= Emile-Auguste Begin =

French physician

Emile-Auguste Begin (24 April 1802 - 31 May 1888), also named as Émile Bégin, was a French physician and historian. He was a member of the Academy of Metz and a Chevalier of the Légion d'honneur.

== Biography ==
Begin was born at Metz on 24 April 1802 to François-Nicolas Bégin, a prominent physician, and Marie Victorine Ledoux. Begin received his medical training at the University of Strasbourg.

During the Siege of Paris (1870–71), he treated the wounded, which earned him the Legion of Honor . In 1874, he was appointed assistant librarian at the Bibliothèque nationale de France a position that allowed him to continue his historical research. In 1881, Émile Bégin was appointed chief librarian at the Bibliothèque nationale de France.
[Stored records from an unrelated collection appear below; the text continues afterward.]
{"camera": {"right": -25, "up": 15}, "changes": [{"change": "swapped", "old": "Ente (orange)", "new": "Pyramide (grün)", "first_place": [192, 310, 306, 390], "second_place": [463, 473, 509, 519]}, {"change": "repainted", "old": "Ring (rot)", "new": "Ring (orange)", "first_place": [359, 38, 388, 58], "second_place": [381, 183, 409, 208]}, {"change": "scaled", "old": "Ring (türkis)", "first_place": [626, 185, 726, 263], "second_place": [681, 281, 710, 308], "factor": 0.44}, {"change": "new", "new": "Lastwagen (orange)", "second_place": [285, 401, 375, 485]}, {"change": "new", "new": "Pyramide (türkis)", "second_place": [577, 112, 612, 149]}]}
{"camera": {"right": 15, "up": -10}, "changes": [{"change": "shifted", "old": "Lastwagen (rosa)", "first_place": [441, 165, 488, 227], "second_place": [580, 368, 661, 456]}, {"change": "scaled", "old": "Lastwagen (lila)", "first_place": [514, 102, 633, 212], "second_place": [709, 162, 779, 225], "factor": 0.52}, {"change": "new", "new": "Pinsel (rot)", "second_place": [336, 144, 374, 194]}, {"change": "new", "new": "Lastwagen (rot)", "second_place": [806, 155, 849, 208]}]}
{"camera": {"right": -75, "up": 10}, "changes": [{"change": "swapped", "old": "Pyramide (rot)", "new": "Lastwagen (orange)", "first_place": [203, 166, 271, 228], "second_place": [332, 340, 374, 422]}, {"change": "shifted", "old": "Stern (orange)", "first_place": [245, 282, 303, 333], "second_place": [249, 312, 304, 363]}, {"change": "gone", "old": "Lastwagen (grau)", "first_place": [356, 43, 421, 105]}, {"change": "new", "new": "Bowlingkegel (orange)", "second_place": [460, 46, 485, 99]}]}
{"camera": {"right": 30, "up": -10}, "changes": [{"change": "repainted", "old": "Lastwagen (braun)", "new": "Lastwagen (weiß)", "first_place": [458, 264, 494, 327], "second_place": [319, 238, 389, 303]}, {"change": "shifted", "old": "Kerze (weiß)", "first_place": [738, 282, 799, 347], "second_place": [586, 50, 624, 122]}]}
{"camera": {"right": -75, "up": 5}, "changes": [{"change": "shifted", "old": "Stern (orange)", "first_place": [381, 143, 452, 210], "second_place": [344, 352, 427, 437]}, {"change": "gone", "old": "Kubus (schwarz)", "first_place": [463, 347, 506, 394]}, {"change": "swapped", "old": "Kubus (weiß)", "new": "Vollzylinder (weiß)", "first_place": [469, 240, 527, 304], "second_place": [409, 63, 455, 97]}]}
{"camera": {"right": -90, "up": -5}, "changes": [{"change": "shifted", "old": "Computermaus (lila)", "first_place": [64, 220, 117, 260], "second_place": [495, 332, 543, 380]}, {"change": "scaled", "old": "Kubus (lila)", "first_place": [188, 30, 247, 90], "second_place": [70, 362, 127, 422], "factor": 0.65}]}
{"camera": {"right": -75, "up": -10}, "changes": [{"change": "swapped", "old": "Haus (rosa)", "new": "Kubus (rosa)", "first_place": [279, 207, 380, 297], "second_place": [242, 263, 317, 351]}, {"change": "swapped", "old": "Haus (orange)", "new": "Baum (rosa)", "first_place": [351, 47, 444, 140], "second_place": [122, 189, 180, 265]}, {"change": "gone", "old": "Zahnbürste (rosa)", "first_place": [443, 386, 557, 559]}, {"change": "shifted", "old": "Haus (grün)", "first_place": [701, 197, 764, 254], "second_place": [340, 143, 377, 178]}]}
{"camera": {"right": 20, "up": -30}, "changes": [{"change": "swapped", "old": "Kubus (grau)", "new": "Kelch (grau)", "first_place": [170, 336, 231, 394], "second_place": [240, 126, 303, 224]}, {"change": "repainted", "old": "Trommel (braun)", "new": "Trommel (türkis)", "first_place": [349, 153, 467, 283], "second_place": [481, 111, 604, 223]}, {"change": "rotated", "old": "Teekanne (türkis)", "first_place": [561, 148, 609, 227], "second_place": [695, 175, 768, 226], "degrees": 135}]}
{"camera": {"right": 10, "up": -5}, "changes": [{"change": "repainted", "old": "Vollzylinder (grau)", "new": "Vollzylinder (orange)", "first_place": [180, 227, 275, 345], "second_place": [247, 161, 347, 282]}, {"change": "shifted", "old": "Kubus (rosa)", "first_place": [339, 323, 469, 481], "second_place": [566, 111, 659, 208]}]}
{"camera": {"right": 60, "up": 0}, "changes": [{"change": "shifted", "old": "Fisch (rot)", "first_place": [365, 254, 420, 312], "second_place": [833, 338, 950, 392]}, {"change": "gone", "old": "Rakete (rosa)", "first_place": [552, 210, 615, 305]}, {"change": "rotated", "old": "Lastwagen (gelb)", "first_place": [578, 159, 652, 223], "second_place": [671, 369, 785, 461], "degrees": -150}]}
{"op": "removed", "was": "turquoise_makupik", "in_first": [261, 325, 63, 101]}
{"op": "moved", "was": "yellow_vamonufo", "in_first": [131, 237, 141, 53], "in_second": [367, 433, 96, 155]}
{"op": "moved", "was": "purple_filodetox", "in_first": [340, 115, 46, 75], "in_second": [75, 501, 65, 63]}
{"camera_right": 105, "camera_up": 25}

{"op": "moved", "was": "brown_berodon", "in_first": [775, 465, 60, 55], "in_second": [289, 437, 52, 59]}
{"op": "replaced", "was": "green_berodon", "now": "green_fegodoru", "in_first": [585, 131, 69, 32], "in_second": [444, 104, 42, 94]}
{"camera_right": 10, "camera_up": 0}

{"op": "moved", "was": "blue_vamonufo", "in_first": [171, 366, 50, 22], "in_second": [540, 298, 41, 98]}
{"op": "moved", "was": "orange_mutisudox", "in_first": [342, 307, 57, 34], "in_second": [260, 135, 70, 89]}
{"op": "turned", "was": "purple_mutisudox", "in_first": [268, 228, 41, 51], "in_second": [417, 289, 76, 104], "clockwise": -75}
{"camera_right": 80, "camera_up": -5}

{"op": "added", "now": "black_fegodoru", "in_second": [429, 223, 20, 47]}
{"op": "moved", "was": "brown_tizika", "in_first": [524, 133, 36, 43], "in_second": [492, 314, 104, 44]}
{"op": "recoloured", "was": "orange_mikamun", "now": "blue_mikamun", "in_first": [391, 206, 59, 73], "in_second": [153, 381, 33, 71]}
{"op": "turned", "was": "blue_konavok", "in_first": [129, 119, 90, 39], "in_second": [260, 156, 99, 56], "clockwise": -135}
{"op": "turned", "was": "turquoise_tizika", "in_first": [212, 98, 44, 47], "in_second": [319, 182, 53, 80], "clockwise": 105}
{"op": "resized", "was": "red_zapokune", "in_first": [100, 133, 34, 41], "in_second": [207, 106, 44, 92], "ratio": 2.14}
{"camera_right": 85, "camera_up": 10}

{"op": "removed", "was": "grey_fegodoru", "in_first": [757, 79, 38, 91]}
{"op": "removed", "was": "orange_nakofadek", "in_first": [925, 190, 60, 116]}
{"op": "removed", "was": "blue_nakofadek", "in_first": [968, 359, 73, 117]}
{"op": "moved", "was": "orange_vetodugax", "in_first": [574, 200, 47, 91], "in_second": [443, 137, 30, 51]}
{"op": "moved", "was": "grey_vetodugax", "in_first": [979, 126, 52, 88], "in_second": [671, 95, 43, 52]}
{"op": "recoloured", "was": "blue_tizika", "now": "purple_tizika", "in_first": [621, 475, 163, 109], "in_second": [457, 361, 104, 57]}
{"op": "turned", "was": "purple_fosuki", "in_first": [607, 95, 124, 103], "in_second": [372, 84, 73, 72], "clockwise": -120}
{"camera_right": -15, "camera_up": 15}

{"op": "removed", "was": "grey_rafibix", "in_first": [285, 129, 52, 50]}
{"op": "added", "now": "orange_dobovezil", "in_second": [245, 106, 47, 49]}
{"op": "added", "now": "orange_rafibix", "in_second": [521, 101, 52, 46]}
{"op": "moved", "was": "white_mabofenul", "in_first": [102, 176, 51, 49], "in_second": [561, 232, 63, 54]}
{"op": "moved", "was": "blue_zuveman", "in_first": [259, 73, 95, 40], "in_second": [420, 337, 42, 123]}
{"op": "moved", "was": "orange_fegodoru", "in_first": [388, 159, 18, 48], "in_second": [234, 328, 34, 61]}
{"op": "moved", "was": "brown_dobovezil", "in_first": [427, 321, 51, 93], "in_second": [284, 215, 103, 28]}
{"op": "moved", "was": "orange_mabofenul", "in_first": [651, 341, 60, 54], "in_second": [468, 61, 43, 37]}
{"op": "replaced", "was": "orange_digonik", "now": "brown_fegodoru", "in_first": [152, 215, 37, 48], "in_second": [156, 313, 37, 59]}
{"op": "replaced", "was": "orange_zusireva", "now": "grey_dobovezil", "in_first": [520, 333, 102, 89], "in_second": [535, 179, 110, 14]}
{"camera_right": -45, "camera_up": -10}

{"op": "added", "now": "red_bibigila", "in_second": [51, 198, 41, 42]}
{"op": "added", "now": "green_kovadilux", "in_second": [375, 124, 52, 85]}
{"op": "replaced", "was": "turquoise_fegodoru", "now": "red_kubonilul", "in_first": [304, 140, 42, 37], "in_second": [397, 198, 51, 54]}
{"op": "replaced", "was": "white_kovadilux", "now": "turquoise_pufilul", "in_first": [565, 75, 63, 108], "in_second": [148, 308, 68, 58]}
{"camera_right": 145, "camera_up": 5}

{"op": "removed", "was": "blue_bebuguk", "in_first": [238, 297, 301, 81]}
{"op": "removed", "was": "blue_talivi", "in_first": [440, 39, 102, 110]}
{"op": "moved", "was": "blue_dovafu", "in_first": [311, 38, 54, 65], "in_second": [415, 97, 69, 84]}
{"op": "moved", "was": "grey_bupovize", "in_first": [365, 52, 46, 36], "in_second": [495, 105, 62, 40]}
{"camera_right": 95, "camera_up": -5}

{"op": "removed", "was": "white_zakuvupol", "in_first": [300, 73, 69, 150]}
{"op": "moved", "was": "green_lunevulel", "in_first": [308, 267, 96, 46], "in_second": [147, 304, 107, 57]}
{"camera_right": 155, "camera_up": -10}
Émile Bégin died on 31 May 1888, after visiting his hometown annexed by the German Empire . He is buried in the cemetery of Montrouge in Paris.

== Historical work ==
Bégin was a prolific writer and published many historical works, including a History of Lorraine in six volumes, and a History of the Kingdom of Austrasia in four volumes. Bégin also published historical essays and notes on Metz, Nancy, Neufchâteau. He wrote academic biographies of various historical figures, including Napoleon. He also published medical works.